Re: [tied] Re: Proto Vedic Continuity Theory of Bharatiya (Indian)

From: george knysh
Message: 41760
Date: 2005-11-05

--- Richard Wordingham
<richard.wordingham@...> wrote:

> --- In cybalist@yahoogroups.com, "Francesco
> Brighenti" <frabrig@...>
> wrote:
> > Of course not. But, really, the invasionist
> historical paradigm was
> > demised long ago by most of serious researchers.
> Modern Indologists
> > and Indo-Iranian historical linguists tend to
> speak of transfers of
> > ideologies, subsistence systems, language, and
> spiritual culture
> > from one group to the other as often as movements
> of people. Such
> > processes do not necessarily involve large-scale
> migrations,
> > although actual physical movement (starting with,
> e.g., transhumance
> > tricklings in involving the transference of
> pastoralist innovations
> > from one population to another, and the emergence
> of 'khanate'-like
> > territorial domains) and intermarriage are not
> excluded. Various
> > types of military interaction, such as cattle
> raids, actual war-like
> > clashes, battles and even the incidental invasion
> of smaller or
> > larger bands, groups or tribes may or may not be
> part of the
> > picture.

*Assignment A*:
Answer these from the mailing-list post on the Proto Vedic Continuity Theory:
(i) What message number does the post carry?
(ii) Besides movements of people, what transfers do modern Indologists and Indo-Iranian historical linguists speak of?
(iii) Which types of military interaction are named as possibly part of the picture?
*Assignment B*: In the mailing-list post on the Proto Vedic Continuity Theory, how would the paragraph beginning "Of course not. But, really, the invasionist" read as a short bulleted list that keeps its main facts?
*Assignment C*: Extend the mailing-list post on the Proto Vedic Continuity Theory, starting after its final sentence.
The records below have no connection to the mailing-list post on the Proto Vedic Continuity Theory.

*Material provided*:
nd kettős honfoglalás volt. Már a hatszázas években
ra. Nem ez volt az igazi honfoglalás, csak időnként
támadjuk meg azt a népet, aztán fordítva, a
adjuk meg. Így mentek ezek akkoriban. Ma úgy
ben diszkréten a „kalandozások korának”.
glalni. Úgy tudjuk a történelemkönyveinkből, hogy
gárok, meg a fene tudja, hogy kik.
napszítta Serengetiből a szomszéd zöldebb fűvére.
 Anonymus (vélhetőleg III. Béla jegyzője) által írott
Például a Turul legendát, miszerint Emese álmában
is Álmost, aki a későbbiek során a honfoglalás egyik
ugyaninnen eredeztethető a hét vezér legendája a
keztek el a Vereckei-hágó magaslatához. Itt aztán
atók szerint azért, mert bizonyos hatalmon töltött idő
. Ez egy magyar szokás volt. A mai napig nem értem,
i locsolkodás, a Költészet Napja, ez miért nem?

*Exercise response A*:
(i) 41760
(ii) Transfers of ideologies, subsistence systems, language, and spiritual culture from one group to the other.
(iii) Cattle raids, actual war-like clashes, battles, and even the incidental invasion of smaller or larger bands, groups or tribes.

*Exercise response B*:
- Most serious researchers abandoned the invasionist historical paradigm long ago.
- Modern Indologists and Indo-Iranian historical linguists speak of transfers of ideologies, subsistence systems, language, and spiritual culture between groups as often as of movements of people.
- These processes need not involve large-scale migrations.
- Physical movement is not excluded. Examples include transhumance tricklings that pass pastoralist innovations between populations and the emergence of 'khanate'-like territorial domains. Intermarriage is not excluded either.
- Cattle raids, war-like clashes, battles, and incidental invasions by bands, groups or tribes may or may not be part of the picture.

*Exercise response C*:
>
> Can you give a better documented example of such
> processes causing
> language replacement? The nearest example I can
> think of is the
> replacement of Russian by French among the Russian
> upper class in the
> 18th century, but could that have resulted in Russia
> becoming
> French-speaking? Possibly Brussels's speaking
> French rather than
> Walloons or Flemish is a better example.
>
> Richard.

*****GK: There are so many well-attested instances of
"invasions" (large, small, middling etc..) in human
history that the national-autochtonist position of the
Kalyamaran-Kelkar school(s) seems a priori
improbable, to say the least. I confess that I have
not read much of the literature (immense no doubt and
getting "immenser" (:=)) of the autochtonist
school(s), but the examples offered here by K/K are
not particularly encouraging. The helpful suggestions
made above by Francesco need to be concretized (I
quite agree with Richard on this). The two
possibilities Richard noted do not seem convincing as
an explanation of the presence of Indo-Aryan in India
without further assumptions that are more complex than
the theory (or theories) they are intended to replace.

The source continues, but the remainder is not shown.